The men, having small minds, began shouting “Death to our enemies!” Certain of the women, who I knew already to be the vampyre’s future allies, studied his trousers with great interest as to what might be the exact measured nature of a Satanic majesty in their dull lives.  The elder gossip, who I had singled out from the crowd, was clearly measuring how this vampyre might help her avenge the many slights she had suffered over the years from countless people she gossiped about.

“Who is your worst enemy? Who has hurt you the most and caused your delicate beauties to tremble?” I shouted at the woman as the vampyre, a bit slow to catch on, studied me as the scientist studies the lunatic. 

I had chosen well, for had I picked the wrong woman, the next act could have been devisive. She briefly shook the locks on her head, which held there much like mud holds to the boots of a man.  She being the chief gossip of the town, pointed to a man who was hated by all “S______ there! He has said many foul things of me and the other ladies! He is a g___ a____ f_____ s______ of a s_______ with a b______ upon his v_______,” she shrieked.

I pulled the vampyre toward me, thankful that a glint of recognition was in his eye. “Kill our enemy,” I shrieked, pointing to the man.

The poor villager she had named dropped the small timber he was holding in vast puzzlement, and looked around in complete confusion as to what had just happened. The other men of the town would normally had rushed to defend him, but they would have been insane to do so now. Most stepped away.
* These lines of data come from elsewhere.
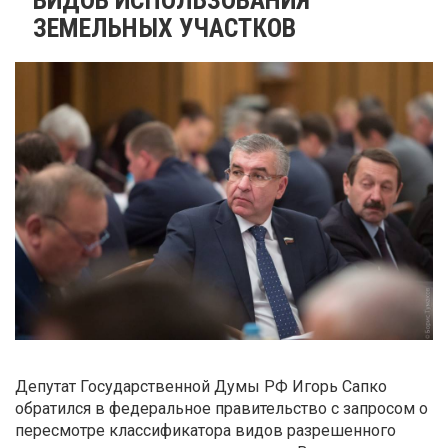
ЗЕМЕЛЬНЫХ УЧАСТКОВ
Депутат Государственной Думы РФ Игорь Сапко
обратился в федеральное правительство с запросом о
пересмотре классификатора видов разрешенного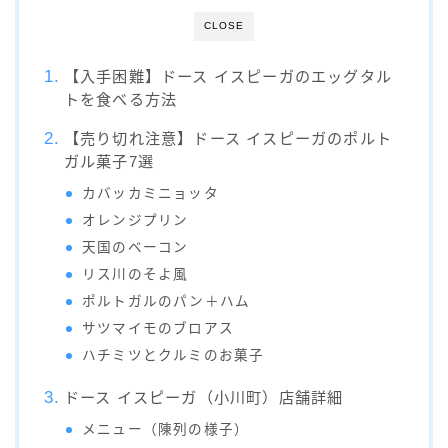
CLOSE
【入手困難】ドース イスピーガのエッグタル
トを食べる方法
【売り切れ注意】ドース イスピーガのポルト
ガル菓子7選
カバッカミニョッタ
オレンジプリン
天国のベーコン
リス川のそよ風
ポルトガルのパン＋ハム
サツマイモのブロアス
ハチミツとクルミのお菓子
ドース イスピーガ（小川町）店舗詳細
メニュー（陳列の様子）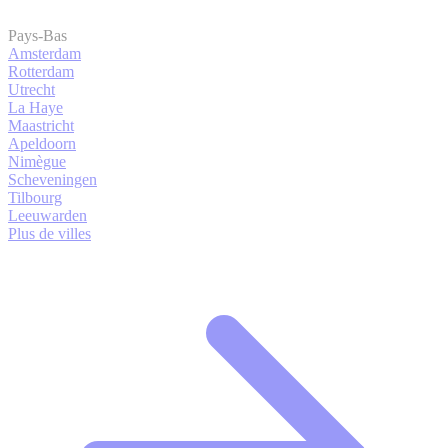
Pays-Bas
Amsterdam
Rotterdam
Utrecht
La Haye
Maastricht
Apeldoorn
Nimègue
Scheveningen
Tilbourg
Leeuwarden
Plus de villes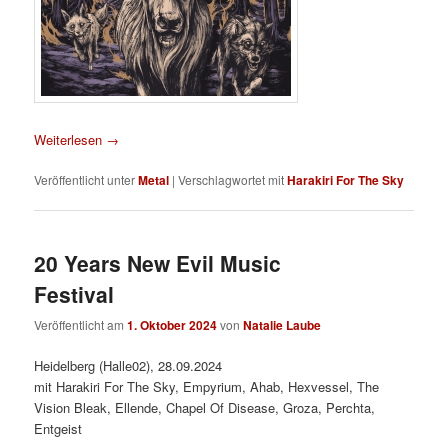
Weiterlesen
→
Veröffentlicht unter
Metal
|
Verschlagwortet mit
Harakiri For The Sky
20 Years New Evil Music
Festival
Veröffentlicht am
1. Oktober 2024
von
Natalie Laube
Heidelberg (Halle02), 28.09.2024
mit Harakiri For The Sky, Empyrium, Ahab, Hexvessel, The
Vision Bleak, Ellende, Chapel Of Disease, Groza, Perchta,
Entgeist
I whispered to the vampyre’s ear, softly since his hearing, like mine, was beyond human knowing, “Make it gory and good and you’ll earn a fine living killing enemies for these people!” 

The dead one shook his head and quickly leaped from me and atop the villager, turned him upside down and proceeded to clamp his mouth upon the man’s manhood as he bit savagely and began to suck. The villager’s face, hanging between the vampyre’s legs, turned red as the blood that soon trickled down from his manhood, and his screams were enough to peel moss from the cobblestones. 
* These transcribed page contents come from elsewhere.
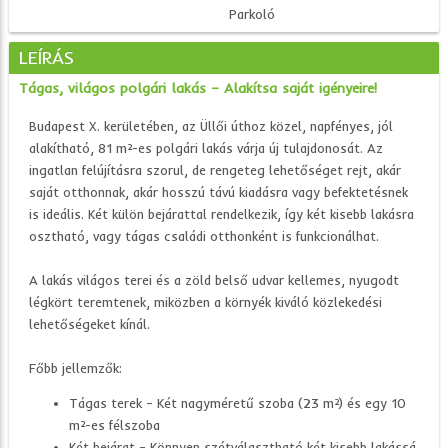
Parkoló
LEÍRÁS
Tágas, világos polgári lakás – Alakítsa saját igényeire!
Budapest X. kerületében, az Üllői úthoz közel, napfényes, jól
alakítható, 81 m²-es polgári lakás várja új tulajdonosát. Az
ingatlan felújításra szorul, de rengeteg lehetőséget rejt, akár
saját otthonnak, akár hosszú távú kiadásra vagy befektetésnek
is ideális. Két külön bejárattal rendelkezik, így két kisebb lakásra
osztható, vagy tágas családi otthonként is funkcionálhat.
A lakás világos terei és a zöld belső udvar kellemes, nyugodt
légkört teremtenek, miközben a környék kiváló közlekedési
lehetőségeket kínál.
Főbb jellemzők:
Tágas terek – Két nagyméretű szoba (23 m²) és egy 10
m²-es félszoba
Két bejárat – Könnyen szétválasztható két kisebb lakássá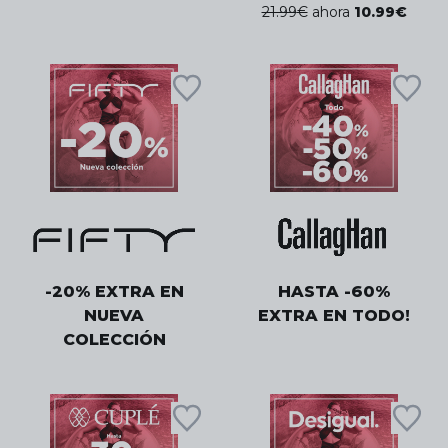
21.99
€
ahora
10.99
€
-20% EXTRA EN
HASTA -60%
NUEVA
EXTRA EN TODO!
COLECCIÓN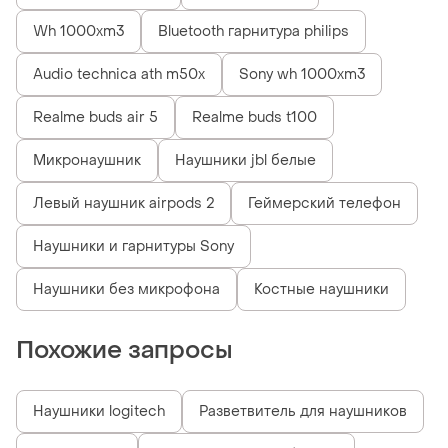
Wh 1000xm3
Bluetooth гарнитура philips
Audio technica ath m50x
Sony wh 1000xm3
Realme buds air 5
Realme buds t100
Микронаушник
Наушники jbl белые
Левый наушник airpods 2
Геймерский телефон
Наушники и гарнитуры Sony
Наушники без микрофона
Костные наушники
Похожие запросы
Наушники logitech
Разветвитель для наушников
The lonely old gossip woman shrieked with great joy to see herself avenged. She bounced up and down, causing a small motion of the earth, and the other townspeople, just happy to see violence, cheered as the vampyre proceeded to kill the shrieking individual despite his protests.
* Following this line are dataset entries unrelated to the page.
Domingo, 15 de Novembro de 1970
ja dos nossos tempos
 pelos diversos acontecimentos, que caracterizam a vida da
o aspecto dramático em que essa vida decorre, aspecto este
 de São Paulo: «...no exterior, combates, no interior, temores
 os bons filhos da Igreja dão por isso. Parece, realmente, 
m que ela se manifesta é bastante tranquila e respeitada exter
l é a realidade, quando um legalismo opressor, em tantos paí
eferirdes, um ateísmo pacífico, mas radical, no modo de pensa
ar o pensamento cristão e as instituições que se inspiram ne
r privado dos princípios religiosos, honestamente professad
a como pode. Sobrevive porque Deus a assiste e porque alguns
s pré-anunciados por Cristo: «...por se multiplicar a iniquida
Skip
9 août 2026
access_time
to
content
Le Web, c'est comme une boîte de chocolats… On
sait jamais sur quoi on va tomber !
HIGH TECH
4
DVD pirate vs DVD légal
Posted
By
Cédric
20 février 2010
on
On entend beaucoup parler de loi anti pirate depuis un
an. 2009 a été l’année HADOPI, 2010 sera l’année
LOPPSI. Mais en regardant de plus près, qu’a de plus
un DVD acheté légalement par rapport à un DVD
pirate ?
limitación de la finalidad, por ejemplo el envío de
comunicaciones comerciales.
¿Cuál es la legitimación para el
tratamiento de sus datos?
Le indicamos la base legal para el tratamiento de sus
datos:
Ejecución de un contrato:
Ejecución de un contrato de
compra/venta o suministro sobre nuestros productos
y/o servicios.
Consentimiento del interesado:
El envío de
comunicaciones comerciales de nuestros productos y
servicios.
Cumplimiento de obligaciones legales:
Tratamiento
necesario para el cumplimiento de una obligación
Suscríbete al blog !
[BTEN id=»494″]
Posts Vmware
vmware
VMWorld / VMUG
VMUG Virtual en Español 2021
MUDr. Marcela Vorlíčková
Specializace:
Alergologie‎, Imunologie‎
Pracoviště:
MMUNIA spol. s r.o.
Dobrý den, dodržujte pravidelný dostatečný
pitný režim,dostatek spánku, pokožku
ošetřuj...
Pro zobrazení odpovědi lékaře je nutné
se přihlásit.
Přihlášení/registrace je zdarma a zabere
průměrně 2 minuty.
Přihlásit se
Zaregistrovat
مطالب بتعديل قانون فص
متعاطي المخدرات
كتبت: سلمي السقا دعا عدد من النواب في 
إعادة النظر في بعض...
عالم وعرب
“This vampyre can help you kill all your enemies!” I offered. “Even the people in the other towns who so vex you with claims their town is better.”

The eyes of several men gleamed with joy. There would be something in this for them as well! As it was, I knew nothing of this locale, planning only to say here briefly to visit Mr M___, and discuss his coming debauchery, but in every town, there are influential people who are angry at people in another town.

The minister just stood there, opening and closing his mouth like a fish. On the one hand, he knew he should stop this, but on the other hand, the crowd seemed less directed on debauching the young virgins who he had already promised to the bishop on St. Swivens’ Day.

I clapped the minister on the back, said “Well done,” in hopes he would cling to the phrase as some sort of man-to-man redemption for his actions, and returned to my table. My tea had grown cold, but since my taste at the time was only for blood, i did not mind and sipped.

“Well that was extraordinary,” Mr M___  owned. 

“That vampyre will have all the friends he wants who will help him, as long as he hurts their enemies,” I commented. “Too many vampyres hide and do not take advantage of what they can offer a Christian community. It takes a village to raise a vampyre!”